Show Abstract | Download Original | Original Source | Check in Google Scholar | DOI: 10.70070/zkdmv147

Abstract

Introduction: Eye trauma is a common presentation in primary care and emergency settings, yet guidance tailored to non-ophthalmologists remains fragmented. This review synthesises evidence on diagnosis, management, and triage of eye trauma to support primary care practitioners. Methods: A systematic review of 80 studies (2006–2026) including RCTs, etc.
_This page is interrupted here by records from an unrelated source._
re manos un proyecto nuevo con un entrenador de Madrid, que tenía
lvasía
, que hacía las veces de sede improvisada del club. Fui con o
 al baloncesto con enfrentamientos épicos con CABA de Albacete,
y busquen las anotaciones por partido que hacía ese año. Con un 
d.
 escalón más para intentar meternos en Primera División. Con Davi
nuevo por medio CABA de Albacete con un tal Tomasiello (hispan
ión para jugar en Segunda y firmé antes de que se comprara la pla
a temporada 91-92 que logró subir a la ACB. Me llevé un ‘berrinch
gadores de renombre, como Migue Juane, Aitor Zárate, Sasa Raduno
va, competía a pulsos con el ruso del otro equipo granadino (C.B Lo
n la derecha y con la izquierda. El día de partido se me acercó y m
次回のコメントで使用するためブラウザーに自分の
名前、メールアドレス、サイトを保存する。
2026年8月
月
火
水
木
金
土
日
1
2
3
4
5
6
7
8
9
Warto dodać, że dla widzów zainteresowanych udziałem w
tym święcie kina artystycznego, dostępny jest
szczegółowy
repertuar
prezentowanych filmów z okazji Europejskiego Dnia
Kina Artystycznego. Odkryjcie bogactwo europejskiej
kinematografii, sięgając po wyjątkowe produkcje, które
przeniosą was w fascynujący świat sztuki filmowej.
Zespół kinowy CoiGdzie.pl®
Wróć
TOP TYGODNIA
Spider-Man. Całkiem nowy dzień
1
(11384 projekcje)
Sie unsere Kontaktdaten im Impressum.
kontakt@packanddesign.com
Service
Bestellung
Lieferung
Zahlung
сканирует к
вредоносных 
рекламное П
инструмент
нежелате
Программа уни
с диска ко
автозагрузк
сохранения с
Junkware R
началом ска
Populations included all ages with acute eye trauma. Outcomes focused on diagnostic accuracy, treatment efficacy, referral criteria, and visual outcomes. Results: Males predominate (62.8–99.3%) across all injury types. Corneal abrasions are the most common presentation (up to 80%). Topical NSAIDs reduce rescue analgesia (RR 0.46, p<0.01) but do not accelerate healing (1,2,3). Eye patching provides no benefit over no patching (4). Short-term topical tetracaine (24 hours) significantly reduces pain scores (NRS 1 vs 8, Δ7) without increased complications (5). Systemic tranexamic acid reduces secondary haemorrhage in traumatic hyphema (RR 0.31) (6). Point-of-care ultrasonography by non-ophthalmologists achieves 94% sensitivity and specificity for retinal detachment (7,8). Four independent predictors mandate urgent referral: visual acuity change, abnormal pupillary response, retrobulbar haemorrhage, and inability to open the eye (9,10,11). The Ocular Trauma Score correlates strongly with final vision (r=0.93) (12). Discussion: Primary care physicians demonstrate good inter-rater reliability versus ophthalmology when examinations are performed (sensitivity 60.6%, specificity 84.2%) (13). A substantial proportion of eye-related ED visits are non-urgent (39.5–53.5%) (14,15), indicating many cases are suitable for primary care. Cyanoacrylate tissue adhesive for periorbital lacerations in children achieves equivalent healing to sutures with shorter procedure time (184 vs 692 seconds) (16). Protective eyewear reduces firework injuries (OR 0.65) (17), and restrictive legislation reduces eye trauma by 87% (18). Conclusion: Most eye trauma can be managed safely in primary care using structured clinical assessment. Key positive findings include NSAIDs for pain, short-term topical anaesthetics for corneal abrasions, tranexamic acid for hyphema, and POCUS for posterior chamber evaluation. Four clinical predictors reliably identify patients needing urgent referral.